══ Excerpt provided
Shantz was open about his struggles with mental health and PTSD, according to Conroy. He said Shantz had sought medical help, but was struggling to find a personal doctor.
“For a guy who had some bad history in the past … [who] came back and was doing good stuff – he had problems and issues but he was trying to do good work,” Conroy said. “It’s a very sad and unfortunate thing for things to end like this.
“I’m wondering what he did when he was on the porch. What caused the officers to shoot? It seems obvious that they knew he had mental-health issues.”
The Lytton RCMP’s actions in using deadly force are being investigated by the province’s police watchdog, the Independent Investigations Office.
Shantz had moved from Abbotsford to Lytton shortly after the victory in B.C. Supreme Court.
“Life was kind of pulling him up there… He needed, I think, some tranquility,” Wegenast said. “He had a girlfriend up there, a little triangle lot. And he loved it up there.”
════
══ Record excerpts
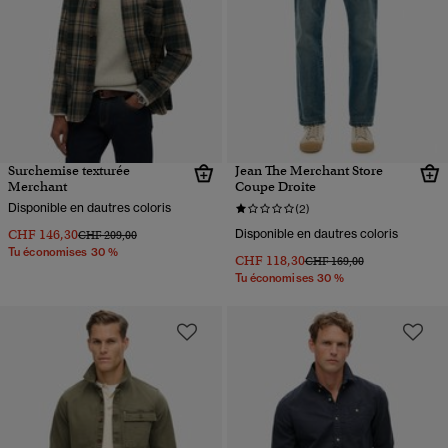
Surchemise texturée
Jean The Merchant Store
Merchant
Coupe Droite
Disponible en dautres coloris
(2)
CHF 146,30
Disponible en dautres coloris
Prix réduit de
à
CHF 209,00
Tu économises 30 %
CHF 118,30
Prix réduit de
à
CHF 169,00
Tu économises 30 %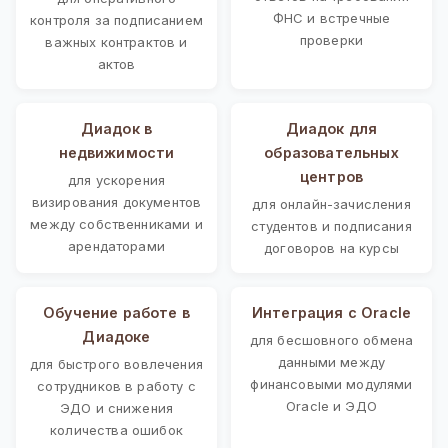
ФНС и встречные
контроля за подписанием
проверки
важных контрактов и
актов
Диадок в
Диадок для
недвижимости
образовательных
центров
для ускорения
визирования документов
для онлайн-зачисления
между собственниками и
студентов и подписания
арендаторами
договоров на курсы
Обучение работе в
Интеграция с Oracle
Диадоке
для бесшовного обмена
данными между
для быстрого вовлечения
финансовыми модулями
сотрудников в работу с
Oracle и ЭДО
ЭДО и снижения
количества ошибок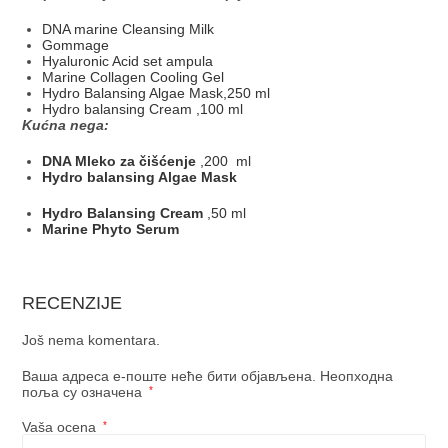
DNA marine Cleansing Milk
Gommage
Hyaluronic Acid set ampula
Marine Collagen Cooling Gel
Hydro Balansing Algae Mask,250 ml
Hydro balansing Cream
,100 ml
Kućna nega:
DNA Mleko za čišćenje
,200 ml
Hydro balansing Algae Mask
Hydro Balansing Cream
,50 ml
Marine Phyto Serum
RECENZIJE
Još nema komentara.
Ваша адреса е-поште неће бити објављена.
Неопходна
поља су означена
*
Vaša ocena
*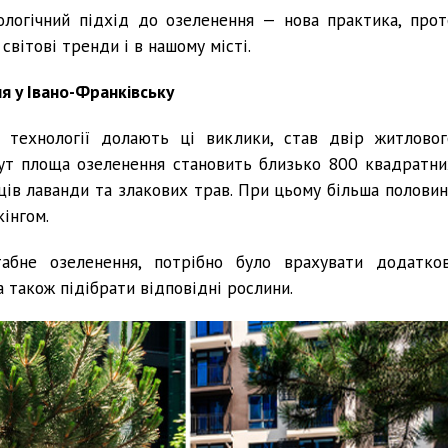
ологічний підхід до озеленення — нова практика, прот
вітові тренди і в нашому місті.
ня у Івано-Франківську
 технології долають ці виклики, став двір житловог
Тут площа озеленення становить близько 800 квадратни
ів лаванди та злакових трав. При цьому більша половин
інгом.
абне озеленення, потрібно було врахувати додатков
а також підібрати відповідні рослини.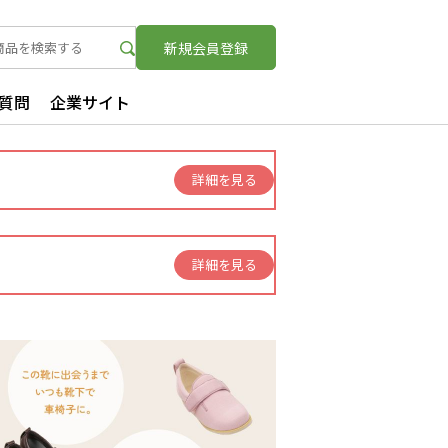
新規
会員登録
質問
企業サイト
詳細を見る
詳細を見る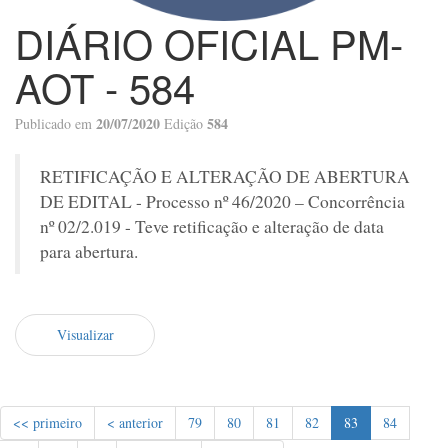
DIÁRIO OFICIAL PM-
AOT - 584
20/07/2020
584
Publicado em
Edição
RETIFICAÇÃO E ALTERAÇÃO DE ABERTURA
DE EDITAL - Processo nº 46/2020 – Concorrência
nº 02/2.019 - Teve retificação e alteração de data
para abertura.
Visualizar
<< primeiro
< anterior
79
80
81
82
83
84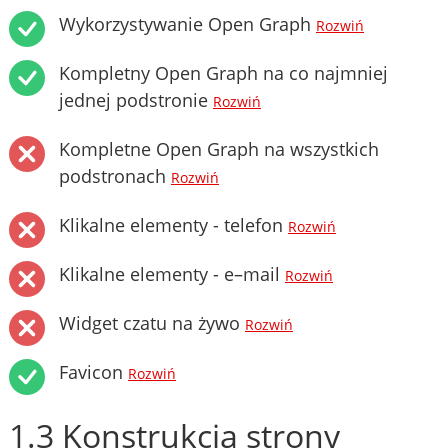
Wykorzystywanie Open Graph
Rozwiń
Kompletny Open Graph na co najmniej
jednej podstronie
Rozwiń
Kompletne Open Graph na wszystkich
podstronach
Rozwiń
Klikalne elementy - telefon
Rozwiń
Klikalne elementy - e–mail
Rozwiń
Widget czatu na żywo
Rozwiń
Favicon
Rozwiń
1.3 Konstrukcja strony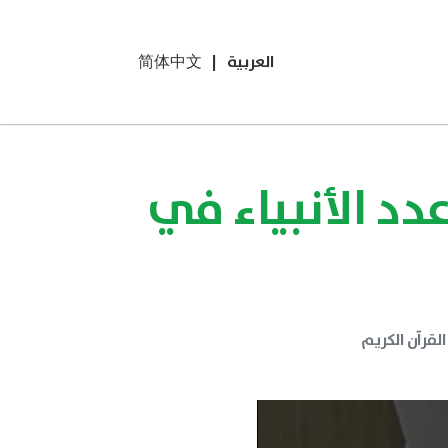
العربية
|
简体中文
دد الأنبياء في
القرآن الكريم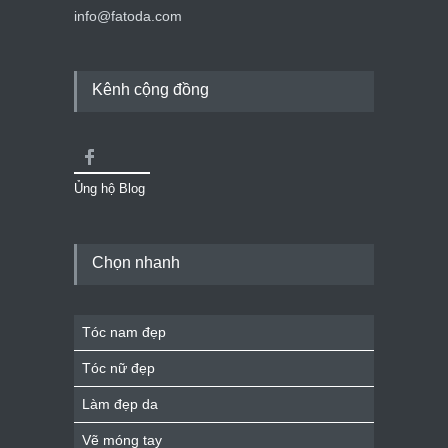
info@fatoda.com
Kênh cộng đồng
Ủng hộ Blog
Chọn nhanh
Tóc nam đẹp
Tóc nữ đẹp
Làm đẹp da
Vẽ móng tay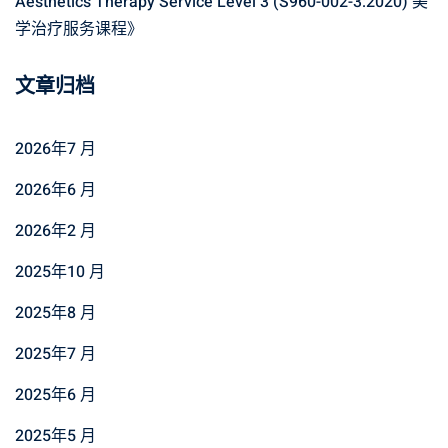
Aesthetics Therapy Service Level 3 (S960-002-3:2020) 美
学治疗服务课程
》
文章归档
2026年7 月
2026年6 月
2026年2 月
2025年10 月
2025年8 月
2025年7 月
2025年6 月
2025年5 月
════
# Things to do:
1) In the Shantz excerpt, which body is investigating the Lytton RCMP's use of deadly force?
2) Continue the Shantz excerpt from its last sentence.
None of these rows are needed for anything here.

# Answers to the problems:
1) The province's police watchdog, the Independent Investigations Office.

2)
Gross said hearing about the manner of Shantz’s death hit him like “a sucker punch,” but he could see how something like that could happen.
“If I were to think of everyone that I know that would most likely die from being shot by the RCMP, he would be higher on that list than most people,” Gross said. “But I also don’t want him to be remembered for that.
“Barry was really pushing for the people that he knew, cared about, loved, and that gave him a purpose in life… I don’t know many people who hadn’t walked out of a meeting on him. I walked out on one, but now I’m not sure I should have.”